Baton Rouge Metro Airport is looking to add a hotel and restaurant to its north Baton Rouge terminal in hopes of growing airport revenue and adding convenience for travelers.

The airport’s board of commissioners accepted a request for proposals from Holiday Inn representatives to explore building a 147-room hotel with a Mike Anderson’s Seafood. Holiday Inn representatives are still studying the market, but they are expected to make a determination in the next couple of months on whether they can build the hotel.

“I look at revenue streams, and when I see a hotel with all the amenities and a Mike Anderson’s restaurant, I say, ‘There’s a secondary revenue stream,’ ” said Airport Director Anthony Marino.

The Holiday Inn could prove to be a lucrative deal for the airport. The money for construction would come from the developers, and the airport would not be involved in financing it.

Marino said terms of the proposed contract stipulate the airport is to receive at least $280,000 a year out of the deal. Of that money, $30,000 would come from the yearly land rental. The hotel and restaurant would also have to pay either 6 percent of its annual gross sales or $250,000 a year — whichever is greater.

Building at the airport could also have perks for the developers. They would not have to pay property taxes on the hotel’s land because the airport, as an enterprise zone, does not pay property taxes.

Still, a hotel at the airport would be competing against a Hilton Garden Inn, a Spring Hill Suites and Microtel Inn and Suites across the street on Harding Boulevard. Each of those hotels has the word “airport” in its name.

Their owner, Richard Preis, said the airport is too late to the game to be successful.

He said he tried to join forces with the airport when he built his hotels in the 1990s, but it didn’t work out. His hotels, which he said normally run with occupancy rates between 75 and 80 percent, are filled by people who come to do business with Baton Rouge companies such as ExxonMobil and Southern University.

Asked if the market can sustain another hotel attached to the airport, Preis said, “In my opinion, no way.”

He said one of the biggest problems with building a hotel at the airport is the proximity of the East Baton Rouge Parish Prison. His hotels are also near the prison but have better visibility on Harding Boulevard.

Metro Councilman and Airport Commissioner Trae Welch said it’s up to the developers to determine whether the Holiday Inn would oversaturate the north Baton Rouge hotel market.

“That’s part of the due diligence that the hotels are doing,” Welch said. “The only thing the airport’s doing is providing the land. … This is private developers with an opportunity to see whether it even works. People aren’t going to finance it if they can’t put the science behind the money.”

Marino said they should be successful because the Holiday Inn brand is not already in north Baton Rouge. He also said they have a built-in client base in the 40 or so pilots and flight crew members who overnight in Baton Rouge and like to stay as close to the terminal as possible.

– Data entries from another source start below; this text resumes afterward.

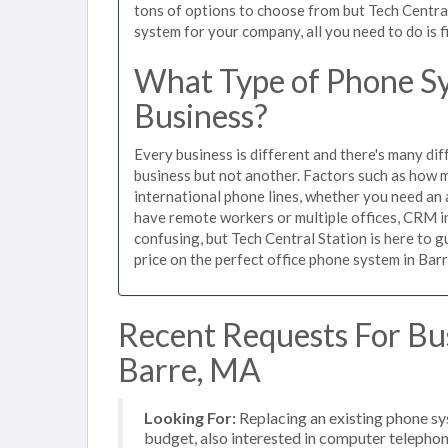
tons of options to choose from but Tech Centra
system for your company, all you need to do is f
What Type of Phone Sy
Business?
Every business is different and there's many dif
business but not another. Factors such as how m
international phone lines, whether you need an 
have remote workers or multiple offices, CRM in
confusing, but Tech Central Station is here to 
price on the perfect office phone system in Barr
Recent Requests For Bu
Barre, MA
Looking For:
Replacing an existing phone s
budget, also interested in computer telephon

Marino said the Mike Anderson’s restaurant could be a real boon in north Baton Rouge, since the area has so little economic development and few restaurants. He also said the airport has been wanting to add a hotel for a decade but that the timing was never quite right.

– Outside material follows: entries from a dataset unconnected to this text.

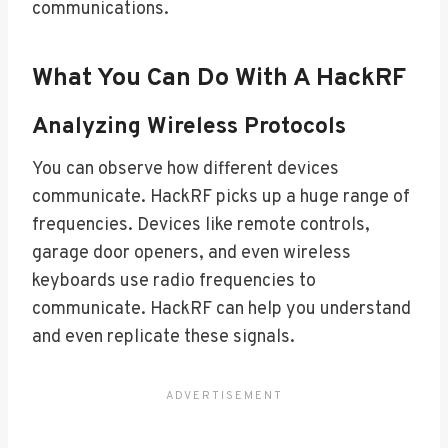
communications.
What You Can Do With A HackRF
Analyzing Wireless Protocols
You can observe how different devices
communicate. HackRF picks up a huge range of
frequencies. Devices like remote controls,
garage door openers, and even wireless
keyboards use radio frequencies to
communicate. HackRF can help you understand
and even replicate these signals.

The entrance to the airport’s parking garage was curved with the expectation that they might add a hotel next to it one day, Marino said. He said the hotel would be attached to the parking garage and enclosed between the garage and the airport.

Airport officials have been clawing for new business ideas to raise revenue. With fewer airlines and flights available, Marino is a fan of using business to give the airport a monetary boost.

He said he liked the Holiday Inn and Mike Anderson’s proposal from Gonzales-based Bear Brothers LLC because of the name brands involved. Bear Brothers is made up of the Robert family, who owns the Gonzales Mike Anderson’s and Harry Robert Insurance Agency.

They could not be reached for comment Thursday.

The other proposal to build at the airport came from Starwood Hotels, represented by Velvet Pines developers, based in Mandeville.

A study in November 2015 identified that two-thirds of travelers who live near enough to use the Baton Rouge airport routinely fly out of other airports, instead. Figuring out how to entice more travelers to fly in and out of Baton Rouge rather than neighboring airports such as the Louis Armstrong New Orleans International Airport also is a priority.

Adding a hotel to the Baton Rouge Metropolitan Airport might give Baton Rouge the convenience factor that helps it beat out another airport, Marino said.

“It’s just one more convenience factor for going in and out of Baton Rouge,” Welch said. “We’re doing our best to make it convenient; we’re doing our best to make it easy.”